## Your instructions
Look through the records below for the line with "X143473000Y-103905000D01*". Return that line and each one after it up to and including the line with "X62337000Y-103780000D01*", exactly.

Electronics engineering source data

((

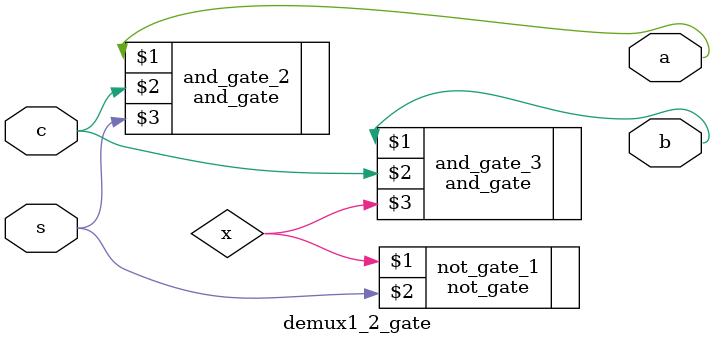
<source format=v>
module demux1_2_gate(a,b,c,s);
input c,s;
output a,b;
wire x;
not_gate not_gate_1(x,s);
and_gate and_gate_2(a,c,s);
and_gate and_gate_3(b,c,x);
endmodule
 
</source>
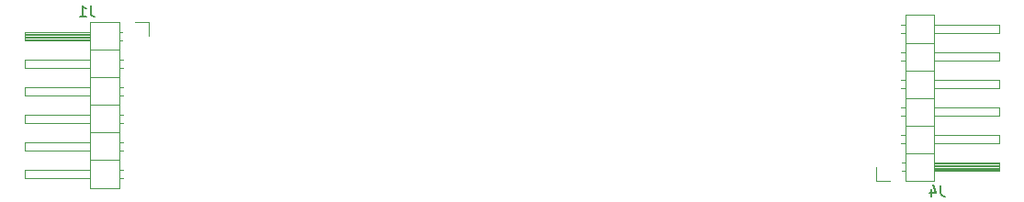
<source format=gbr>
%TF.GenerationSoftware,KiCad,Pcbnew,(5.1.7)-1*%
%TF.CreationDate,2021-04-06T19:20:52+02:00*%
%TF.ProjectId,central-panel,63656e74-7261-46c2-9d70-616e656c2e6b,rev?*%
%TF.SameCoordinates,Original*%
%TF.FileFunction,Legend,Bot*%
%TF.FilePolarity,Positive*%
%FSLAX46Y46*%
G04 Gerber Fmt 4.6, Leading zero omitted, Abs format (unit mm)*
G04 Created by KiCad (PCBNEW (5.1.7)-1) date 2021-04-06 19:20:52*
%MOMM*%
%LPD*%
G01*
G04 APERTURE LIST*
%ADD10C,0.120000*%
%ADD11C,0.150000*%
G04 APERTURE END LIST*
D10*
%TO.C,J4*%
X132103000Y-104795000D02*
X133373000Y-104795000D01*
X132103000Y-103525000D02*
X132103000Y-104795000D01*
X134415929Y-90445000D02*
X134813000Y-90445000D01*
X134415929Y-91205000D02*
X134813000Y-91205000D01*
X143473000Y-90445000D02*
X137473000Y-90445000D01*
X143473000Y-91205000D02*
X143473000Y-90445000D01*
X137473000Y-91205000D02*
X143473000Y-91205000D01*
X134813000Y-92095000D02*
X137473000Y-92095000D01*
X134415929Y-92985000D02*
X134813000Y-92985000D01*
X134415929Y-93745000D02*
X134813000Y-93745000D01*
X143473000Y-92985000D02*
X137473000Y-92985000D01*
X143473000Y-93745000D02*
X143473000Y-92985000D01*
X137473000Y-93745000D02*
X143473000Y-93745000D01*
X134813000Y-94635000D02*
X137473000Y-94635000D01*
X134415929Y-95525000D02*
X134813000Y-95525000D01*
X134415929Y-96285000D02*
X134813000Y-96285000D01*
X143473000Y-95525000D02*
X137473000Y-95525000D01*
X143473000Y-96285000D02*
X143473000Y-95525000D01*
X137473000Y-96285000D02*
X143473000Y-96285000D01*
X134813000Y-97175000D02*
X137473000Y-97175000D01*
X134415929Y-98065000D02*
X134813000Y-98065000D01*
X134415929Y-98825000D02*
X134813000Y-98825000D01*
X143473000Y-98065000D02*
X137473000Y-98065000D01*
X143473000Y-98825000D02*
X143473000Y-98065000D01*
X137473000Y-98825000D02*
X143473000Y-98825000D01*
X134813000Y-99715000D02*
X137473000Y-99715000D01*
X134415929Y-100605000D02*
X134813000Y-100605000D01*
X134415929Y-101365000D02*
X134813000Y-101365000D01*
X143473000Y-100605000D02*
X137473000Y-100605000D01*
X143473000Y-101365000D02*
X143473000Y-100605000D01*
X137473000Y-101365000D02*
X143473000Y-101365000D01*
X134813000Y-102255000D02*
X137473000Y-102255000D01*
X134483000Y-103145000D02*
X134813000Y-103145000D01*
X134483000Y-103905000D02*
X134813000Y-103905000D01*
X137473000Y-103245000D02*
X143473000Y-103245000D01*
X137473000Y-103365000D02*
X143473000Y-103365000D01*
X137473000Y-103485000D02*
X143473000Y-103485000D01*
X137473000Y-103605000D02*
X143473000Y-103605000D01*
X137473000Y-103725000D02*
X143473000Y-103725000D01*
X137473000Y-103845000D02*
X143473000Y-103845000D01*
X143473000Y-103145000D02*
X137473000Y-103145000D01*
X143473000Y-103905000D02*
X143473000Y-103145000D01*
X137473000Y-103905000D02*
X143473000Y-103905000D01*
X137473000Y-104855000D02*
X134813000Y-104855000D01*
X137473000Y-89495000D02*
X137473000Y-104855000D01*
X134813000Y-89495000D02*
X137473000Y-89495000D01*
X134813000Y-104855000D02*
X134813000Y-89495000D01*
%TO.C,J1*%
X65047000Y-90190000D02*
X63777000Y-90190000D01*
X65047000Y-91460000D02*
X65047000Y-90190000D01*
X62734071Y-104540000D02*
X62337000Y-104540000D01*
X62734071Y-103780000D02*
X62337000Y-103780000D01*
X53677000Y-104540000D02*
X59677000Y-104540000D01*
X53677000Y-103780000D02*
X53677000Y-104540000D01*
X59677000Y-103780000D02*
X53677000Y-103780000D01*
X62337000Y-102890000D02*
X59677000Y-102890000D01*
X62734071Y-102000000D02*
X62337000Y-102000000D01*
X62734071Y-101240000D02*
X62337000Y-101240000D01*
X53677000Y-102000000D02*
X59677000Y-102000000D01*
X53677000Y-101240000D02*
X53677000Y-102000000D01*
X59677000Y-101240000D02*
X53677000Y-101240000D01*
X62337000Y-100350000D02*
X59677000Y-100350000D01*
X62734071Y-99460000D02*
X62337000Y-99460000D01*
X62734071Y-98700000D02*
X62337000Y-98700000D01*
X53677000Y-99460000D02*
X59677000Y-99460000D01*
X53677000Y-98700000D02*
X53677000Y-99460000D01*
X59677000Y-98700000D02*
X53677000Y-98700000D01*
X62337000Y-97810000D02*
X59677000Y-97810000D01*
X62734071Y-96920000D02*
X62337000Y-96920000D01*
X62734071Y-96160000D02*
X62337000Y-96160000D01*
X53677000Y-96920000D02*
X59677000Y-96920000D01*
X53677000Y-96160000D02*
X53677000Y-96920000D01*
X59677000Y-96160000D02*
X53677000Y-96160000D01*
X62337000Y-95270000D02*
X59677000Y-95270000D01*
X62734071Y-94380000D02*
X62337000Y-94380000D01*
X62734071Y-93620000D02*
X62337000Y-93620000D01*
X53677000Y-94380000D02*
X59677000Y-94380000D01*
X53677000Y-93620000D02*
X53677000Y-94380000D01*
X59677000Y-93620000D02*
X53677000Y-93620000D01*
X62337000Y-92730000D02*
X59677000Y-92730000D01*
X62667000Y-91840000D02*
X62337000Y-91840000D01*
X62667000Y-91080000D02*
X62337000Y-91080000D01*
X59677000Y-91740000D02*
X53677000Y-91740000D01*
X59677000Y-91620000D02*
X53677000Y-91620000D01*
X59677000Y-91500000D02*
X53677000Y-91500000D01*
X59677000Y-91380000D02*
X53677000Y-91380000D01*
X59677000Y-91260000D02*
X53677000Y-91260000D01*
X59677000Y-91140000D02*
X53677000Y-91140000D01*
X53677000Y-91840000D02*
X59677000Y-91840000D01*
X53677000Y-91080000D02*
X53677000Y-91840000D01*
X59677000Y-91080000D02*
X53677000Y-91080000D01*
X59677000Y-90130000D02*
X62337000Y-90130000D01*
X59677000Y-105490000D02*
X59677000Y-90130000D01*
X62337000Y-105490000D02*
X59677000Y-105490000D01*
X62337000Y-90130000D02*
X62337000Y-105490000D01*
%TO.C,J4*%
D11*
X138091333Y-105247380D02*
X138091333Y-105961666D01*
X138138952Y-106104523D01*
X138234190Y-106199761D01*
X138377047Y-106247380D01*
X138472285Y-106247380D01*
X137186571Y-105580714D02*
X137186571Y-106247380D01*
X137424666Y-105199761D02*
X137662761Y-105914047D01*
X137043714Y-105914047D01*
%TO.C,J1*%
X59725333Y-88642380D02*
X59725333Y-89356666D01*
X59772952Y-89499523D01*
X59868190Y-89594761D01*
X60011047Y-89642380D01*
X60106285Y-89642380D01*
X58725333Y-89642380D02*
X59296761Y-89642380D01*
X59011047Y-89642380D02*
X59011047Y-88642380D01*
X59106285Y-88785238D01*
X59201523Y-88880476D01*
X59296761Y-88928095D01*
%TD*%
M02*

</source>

))
((

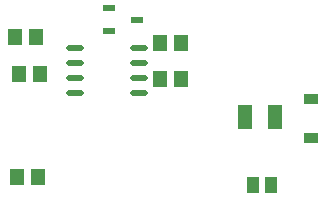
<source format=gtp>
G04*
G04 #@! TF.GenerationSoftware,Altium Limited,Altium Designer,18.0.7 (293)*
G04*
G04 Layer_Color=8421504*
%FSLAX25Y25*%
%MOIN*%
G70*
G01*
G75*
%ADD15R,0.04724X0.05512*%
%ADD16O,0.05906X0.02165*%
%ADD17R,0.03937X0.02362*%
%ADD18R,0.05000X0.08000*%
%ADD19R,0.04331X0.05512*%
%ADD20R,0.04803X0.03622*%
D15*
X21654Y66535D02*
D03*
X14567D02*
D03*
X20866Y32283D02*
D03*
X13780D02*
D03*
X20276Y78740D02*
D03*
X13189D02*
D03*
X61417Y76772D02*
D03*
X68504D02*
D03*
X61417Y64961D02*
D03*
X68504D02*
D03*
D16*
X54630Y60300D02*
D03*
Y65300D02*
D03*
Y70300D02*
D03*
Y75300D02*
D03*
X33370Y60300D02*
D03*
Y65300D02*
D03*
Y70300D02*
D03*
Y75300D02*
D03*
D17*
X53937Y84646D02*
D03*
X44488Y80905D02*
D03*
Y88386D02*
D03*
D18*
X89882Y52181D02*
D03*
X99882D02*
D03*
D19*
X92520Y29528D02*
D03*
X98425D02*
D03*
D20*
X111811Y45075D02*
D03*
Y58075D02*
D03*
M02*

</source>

))

## Your solution
X143473000Y-103905000D01*
X137473000Y-104855000D02*
X134813000Y-104855000D01*
X137473000Y-89495000D02*
X137473000Y-104855000D01*
X134813000Y-89495000D02*
X137473000Y-89495000D01*
X134813000Y-104855000D02*
X134813000Y-89495000D01*
%TO.C,J1*%
X65047000Y-90190000D02*
X63777000Y-90190000D01*
X65047000Y-91460000D02*
X65047000Y-90190000D01*
X62734071Y-104540000D02*
X62337000Y-104540000D01*
X62734071Y-103780000D02*
X62337000Y-103780000D01*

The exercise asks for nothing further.